## TASKS TO COMPLETE
A – Copy the lines of the records exactly, starting with the line that contains "Document page, 1654x930 pixels." and going on through the line that contains "title Sources [82, 1, 1571, 225]".
B – Carry on the write-up about the Z80 "Hello World" program and its Python helper script from the point where it stops.

--- READING PASSAGE ---

And finally the --html option prints out HTML containing the motivating text, and the assembler output listing. (One might hope there was a webserver providing that HTML, but alas I massively ran out of lines for Python, so the HTML is a little BYO browser.)

The Implementation

The Z80 CP/M "Hello World" program

The first part of the implementation was that I needed a Z80 program that would print "Hello World!", itself in a way that was non-obvious: in particular I wanted it not to contain the literal text as either a raw text string or in hexadecimal bytes. So there is both the "text" string and a "key" string, both zero terminated, that between the encode the bytes to print out. The "decode" section of the assembly simply walks the text and key bytes, and XORs them together, forming a simple one time pad. Then the print section of the assembly walks of the decoded text, and prints it out. In this case using the CP/M BDOS conventions, where the C register contains the function, the E (or DE) register contains the parameter, and you CALL 5 to access the BDOS functions. (Using the CP/M BDOS conventions was an obvious choice both because I was familiar with them, and they are fairly compact, but also because it enabled testing the Z80 program independently, as shown above.)

The text and key were themselves generated with a small Python script:

#! /usr/bin/env python3
# XOR string A with string B, and print result as hex
#
# Written by Ewen McNeill , 2020-09-12
#---------------------------------------------------------------------------

import sys

def xor(text, key):
    return [(ord(t) ^ ord(k)) for t, k in zip(text, key)]

def main():
    if (len(sys.argv) <= 2):
        print("Usage: {0} TEXT KEY".format(sys.argv[0]), file=sys.stderr)
        sys.exit(1)

    text = sys.argv[1]
    hexord = lambda x: hex(ord(x))
    key  = sys.argv[2]

    # Bourne style shells remove newlines in command line parameters during
    # command line substitution, so we may have to restore it to make our
    # plain text have the same  length as the key
    #
    # https://unix.stackexchange.com/questions/383217/shell-keep-trailing-newlines-n-in-command-substitution
    #
    if (len(text) == (len(key) - 1)):
        text += "\n"

--- INPUT DATA ---

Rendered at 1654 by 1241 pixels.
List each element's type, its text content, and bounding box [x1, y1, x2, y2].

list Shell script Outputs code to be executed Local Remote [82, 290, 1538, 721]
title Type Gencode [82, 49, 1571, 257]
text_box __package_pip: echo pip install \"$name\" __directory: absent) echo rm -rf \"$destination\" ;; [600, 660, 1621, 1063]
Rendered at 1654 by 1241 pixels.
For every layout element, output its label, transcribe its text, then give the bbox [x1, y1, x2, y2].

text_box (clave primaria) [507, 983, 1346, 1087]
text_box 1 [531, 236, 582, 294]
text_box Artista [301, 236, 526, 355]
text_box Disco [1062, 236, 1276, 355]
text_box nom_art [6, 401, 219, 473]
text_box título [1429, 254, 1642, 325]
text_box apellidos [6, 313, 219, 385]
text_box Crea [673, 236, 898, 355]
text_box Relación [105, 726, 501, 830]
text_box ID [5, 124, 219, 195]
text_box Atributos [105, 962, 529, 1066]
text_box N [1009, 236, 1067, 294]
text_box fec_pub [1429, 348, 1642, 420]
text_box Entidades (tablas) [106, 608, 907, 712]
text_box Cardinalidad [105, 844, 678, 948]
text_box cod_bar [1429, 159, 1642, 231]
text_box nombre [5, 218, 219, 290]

---
--- INPUT DATA ---

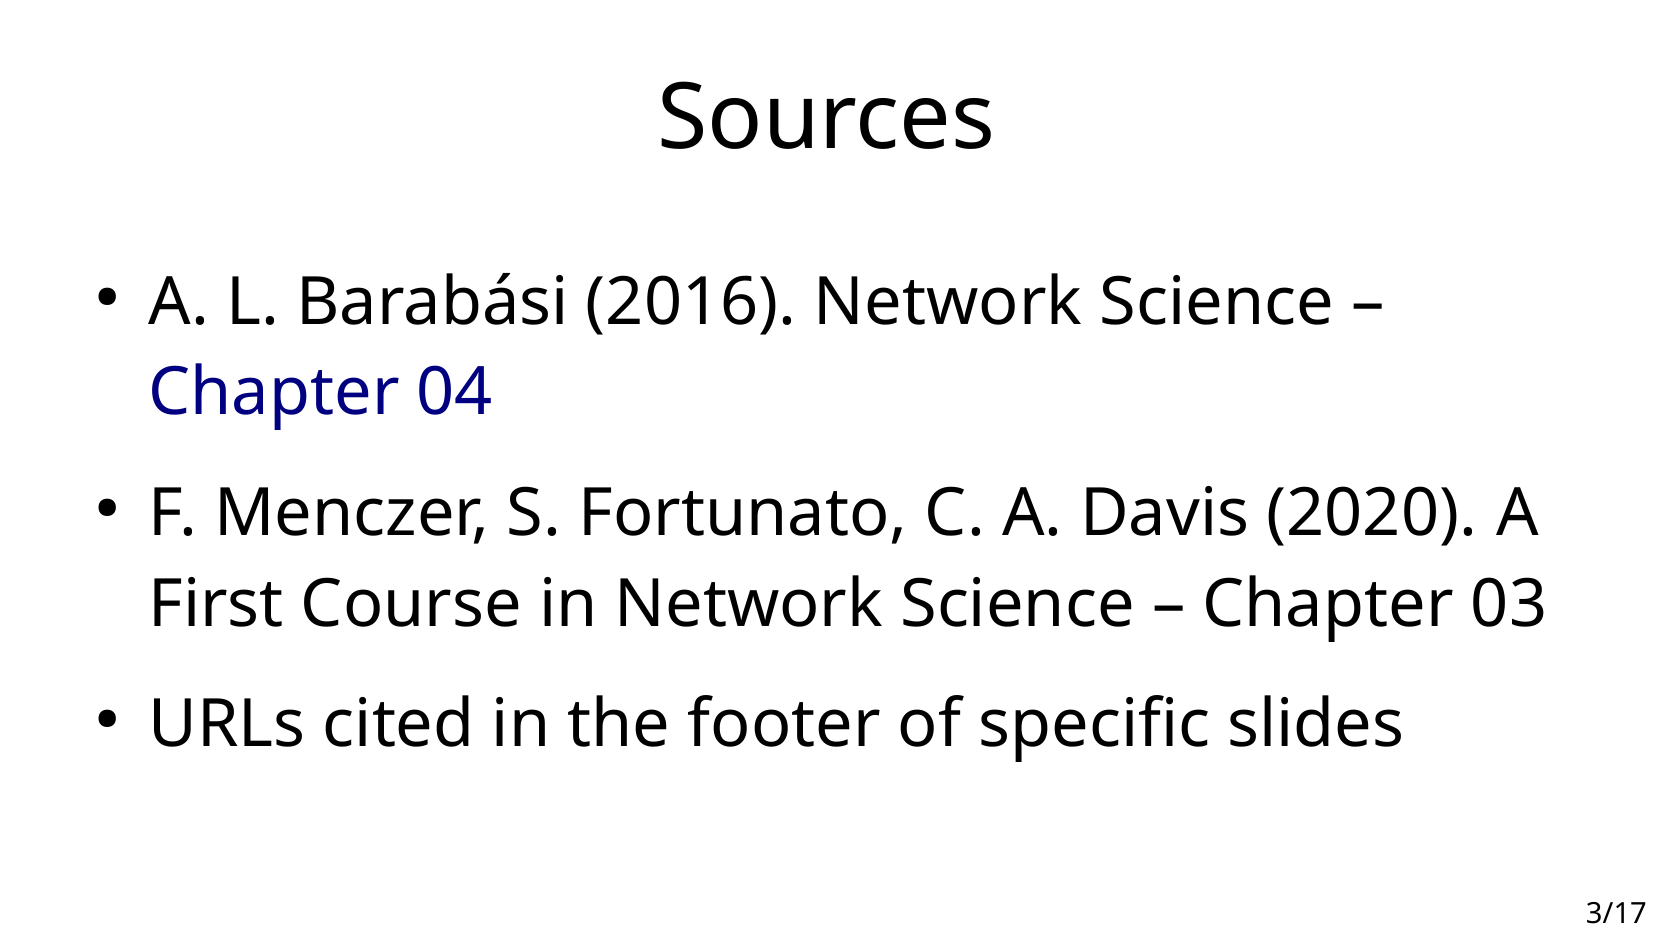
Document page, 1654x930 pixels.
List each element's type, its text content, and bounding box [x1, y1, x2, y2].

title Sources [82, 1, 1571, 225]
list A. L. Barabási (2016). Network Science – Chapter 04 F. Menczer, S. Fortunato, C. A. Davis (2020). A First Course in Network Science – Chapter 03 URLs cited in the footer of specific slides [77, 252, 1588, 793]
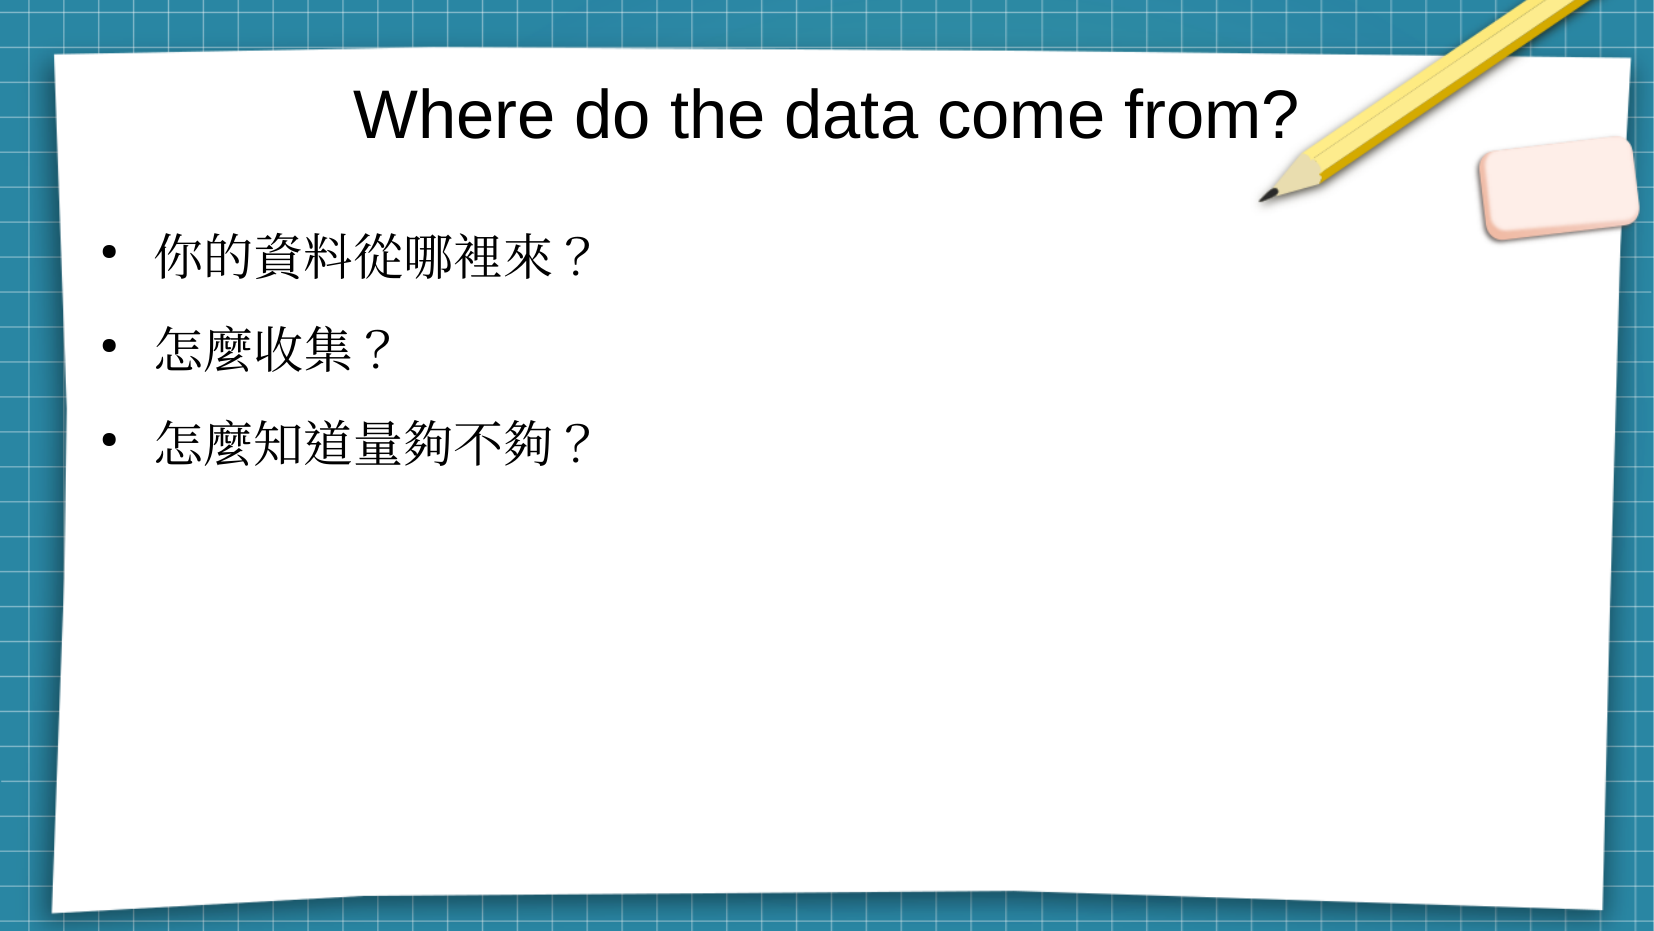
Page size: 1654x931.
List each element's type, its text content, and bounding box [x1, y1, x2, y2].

---

## ANSWER SET
A –
Document page, 1654x930 pixels.
List each element's type, its text content, and bounding box [x1, y1, x2, y2].

title Sources [82, 1, 1571, 225]

B –
    if (len(text) != len(key)):
        print("Plaintext and key must be the same length! ({0} != {1})".
                 format(len(text), len(key)), file=sys.stderr)
        sys.exit(1)

    print(", ".join(map(hex, xor(text, key))))  

if __name__ == "__main__":
    main()

and for this challenge I obviously chose the required "Hello World!" text, and "PyConline 2020" as an equal length string to be the one time pad (since it is xor, the pad itself is visible in the assembly output, but obscured by being specified as hex digits).

$ cat gentext
#! /bin/sh
./xor "$(printf 'Hello World!\r\n')" "PyConline 2020"
$ sh gentext
0x18, 0x1c, 0x2f, 0x3, 0x1, 0x4c, 0x3e, 0x1, 0x17, 0x4c, 0x56, 0x11, 0x3f, 0x3a
$

and then I translated those into Z80 Assembler formatting, and put it with the rest of the program I had written.

I assembled the initial program with the zasm -- Z80 Online Assembler for expedience, to avoid yak shaving a Z80 assembler locally as well. Which gave me the assembly listing included in my solution.

As shown above, that program prints out "Hello World!" when run under a Z80 emulator that understands CP/M BDOS printing conventions.

So I needed a Z80 emulator that understood CP/M BDOS printing conventions, written in Python.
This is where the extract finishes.